- _Selected extract_:
━━━━━━━━━━
New rules will come into effect from September in all academies, maintained schools and pupil referral units (PRUs) that prevent excluded pupils from winning the right to return to school after being expelled.

Head teachers frequently have their decision to exclude disruptive pupils overturned by the appeals panel, but under the new legislation this will not happen, providing that the decision to exclude was fair, legal and reasonable.

Schools minister Nick Gibb said that improving behaviour in schools was core to the government's education policy and this move would help raise academic achievement by ensuring the exclusion of pupils who disrupt the learning of others.

"Restoring the authority of teachers and head teachers is an important part of the objective of raising standards of behaviour in schools," he stated.

Mr Gibb commented that the new rules would prevent the authority of teaching staff being undermined by the appeals process while helping the government meet its objective of improving behaviour in schools.
━━━━━━━━━━
- _Record extracts_:
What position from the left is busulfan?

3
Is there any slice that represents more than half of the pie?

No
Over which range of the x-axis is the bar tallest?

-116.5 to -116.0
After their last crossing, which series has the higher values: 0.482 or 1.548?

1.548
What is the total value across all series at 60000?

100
━━━━━━━━━━
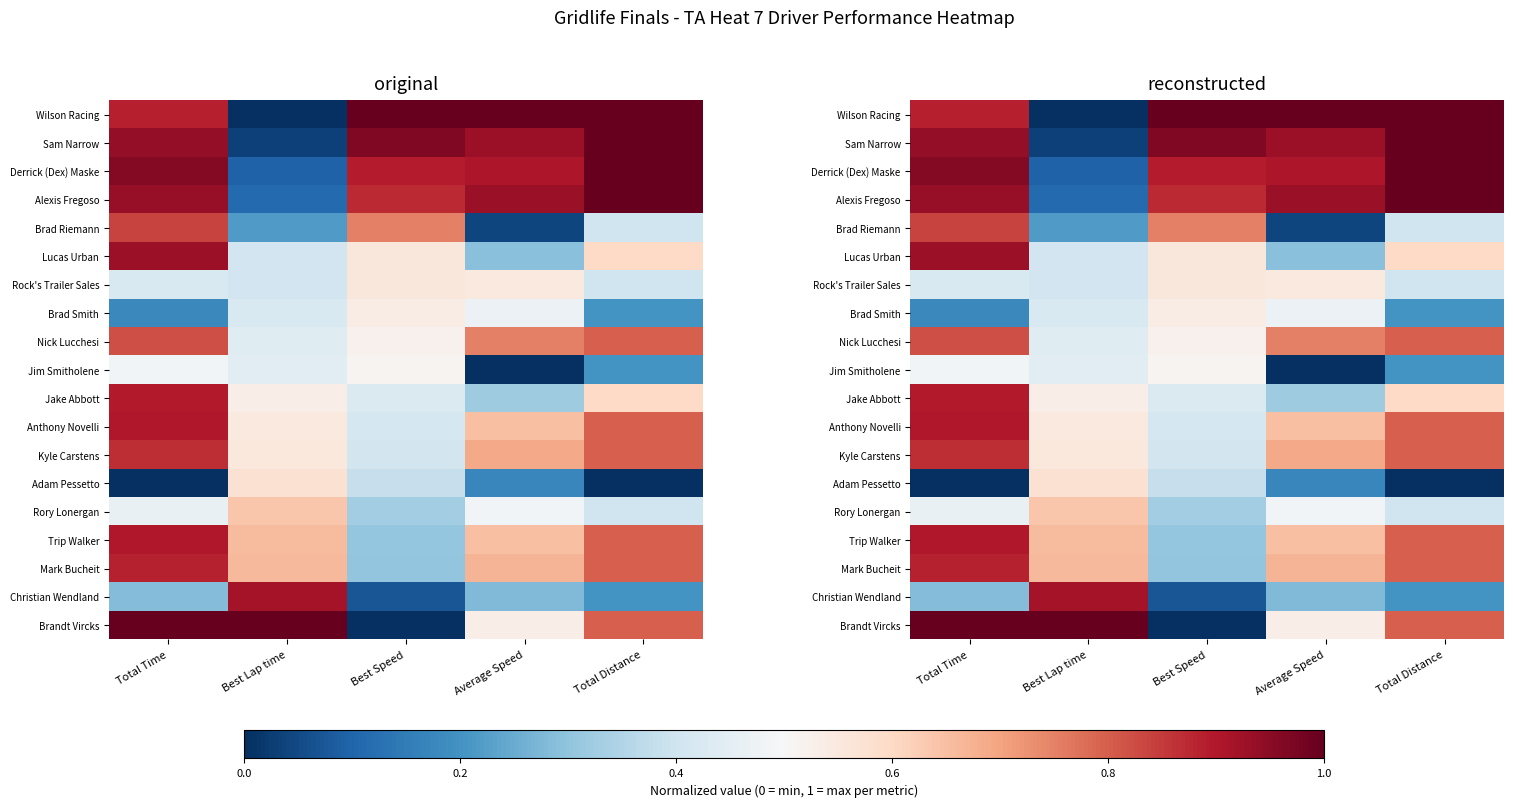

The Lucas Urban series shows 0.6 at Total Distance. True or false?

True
━━━━━━━━━━
- _Actions to take_:
A - Reproduce word for word the part of the school exclusions text starting with "New rules will" and going on through "after being expelled.".
B - Write the next part of the text on school exclusion appeals, picking up after its final sentence.
The records play no part in the work here.

- _Answers to the tasks_:
A -
New rules will come into effect from September in all academies, maintained schools and pupil referral units (PRUs) that prevent excluded pupils from winning the right to return to school after being expelled.

B -
"These new rules preserve the right to have a decision to expel a child reviewed by an independent panel but take away the power to force the return of the pupil to the school," he added.

In a bid to protect the interest of special educational needs (SEN) pupils, the new system will require the independent review panels to employ an SEN expert to provide advice.

Schools will also be made to pay £4,000 to help fund for the alternative education provisions necessary for any child they exclude and refuse to accept back.

During the 2009/10 academic year, a total of 5,740 expulsions occurred in England, with a further 331,380 suspensions.